**Exercise materials**.
===
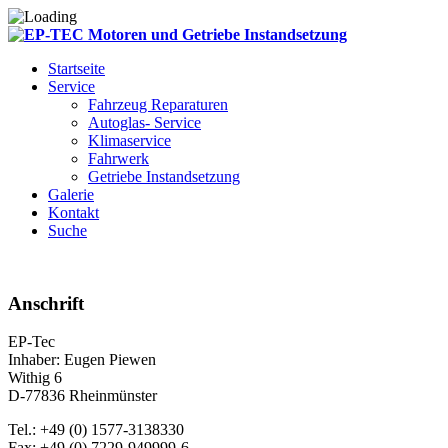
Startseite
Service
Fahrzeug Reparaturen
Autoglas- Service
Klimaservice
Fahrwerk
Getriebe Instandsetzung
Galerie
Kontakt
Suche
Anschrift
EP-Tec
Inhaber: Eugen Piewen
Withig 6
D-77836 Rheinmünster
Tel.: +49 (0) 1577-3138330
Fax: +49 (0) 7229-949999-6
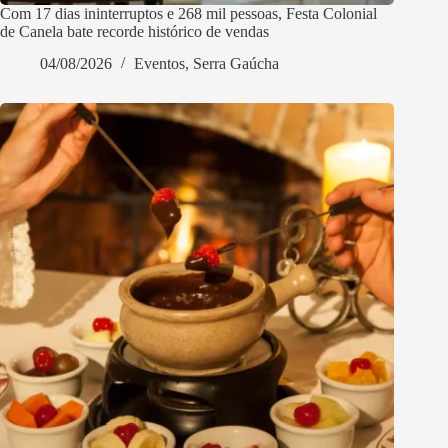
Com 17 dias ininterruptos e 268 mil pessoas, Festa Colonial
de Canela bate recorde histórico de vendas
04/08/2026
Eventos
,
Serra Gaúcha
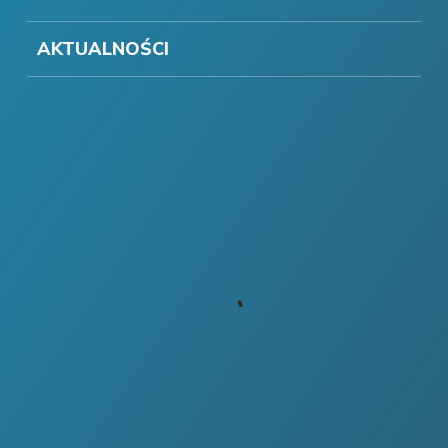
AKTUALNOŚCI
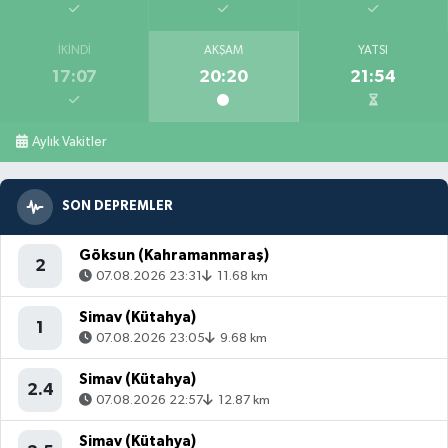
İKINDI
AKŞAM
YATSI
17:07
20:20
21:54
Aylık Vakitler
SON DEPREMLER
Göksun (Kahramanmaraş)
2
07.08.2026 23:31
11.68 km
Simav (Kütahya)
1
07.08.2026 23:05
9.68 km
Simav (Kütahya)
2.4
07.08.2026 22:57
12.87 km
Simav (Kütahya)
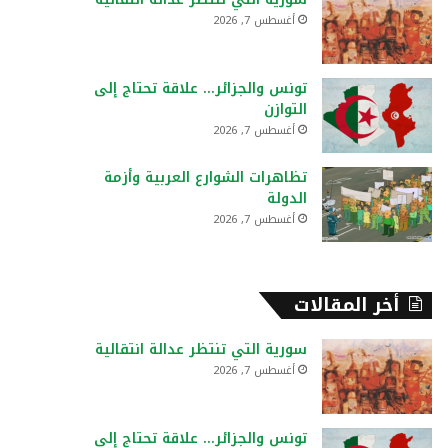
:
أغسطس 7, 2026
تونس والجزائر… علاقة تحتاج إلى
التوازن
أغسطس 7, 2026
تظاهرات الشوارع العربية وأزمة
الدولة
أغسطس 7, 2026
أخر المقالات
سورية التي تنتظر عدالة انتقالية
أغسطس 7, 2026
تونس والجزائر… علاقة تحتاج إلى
===
Put every line of text from all the rows above into a JSON list of strings, one string per line, with blank lines left out. Leave the pictures out of the list.

**Exercise response**.
[
  "Startseite",
  "Service",
  "Fahrzeug Reparaturen",
  "Autoglas- Service",
  "Klimaservice",
  "Fahrwerk",
  "Getriebe Instandsetzung",
  "Galerie",
  "Kontakt",
  "Suche",
  "Anschrift",
  "EP-Tec",
  "Inhaber: Eugen Piewen",
  "Withig 6",
  "D-77836 Rheinmünster",
  "Tel.: +49 (0) 1577-3138330",
  "Fax: +49 (0) 7229-949999-6",
  "Com 17 dias ininterruptos e 268 mil pessoas, Festa Colonial",
  "de Canela bate recorde histórico de vendas",
  "04/08/2026",
  "Eventos",
  ",",
  "Serra Gaúcha",
  "AKTUALNOŚCI",
  "İKINDI",
  "AKŞAM",
  "YATSI",
  "17:07",
  "20:20",
  "21:54",
  "Aylık Vakitler",
  "SON DEPREMLER",
  "Göksun (Kahramanmaraş)",
  "2",
  "07.08.2026 23:31",
  "11.68 km",
  "Simav (Kütahya)",
  "1",
  "07.08.2026 23:05",
  "9.68 km",
  "Simav (Kütahya)",
  "2.4",
  "07.08.2026 22:57",
  "12.87 km",
  "Simav (Kütahya)",
  ":",
  "أغسطس 7, 2026",
  "تونس والجزائر… علاقة تحتاج إلى",
  "التوازن",
  "أغسطس 7, 2026",
  "تظاهرات الشوارع العربية وأزمة",
  "الدولة",
  "أغسطس 7, 2026",
  "أخر المقالات",
  "سورية التي تنتظر عدالة انتقالية",
  "أغسطس 7, 2026",
  "تونس والجزائر… علاقة تحتاج إلى"
]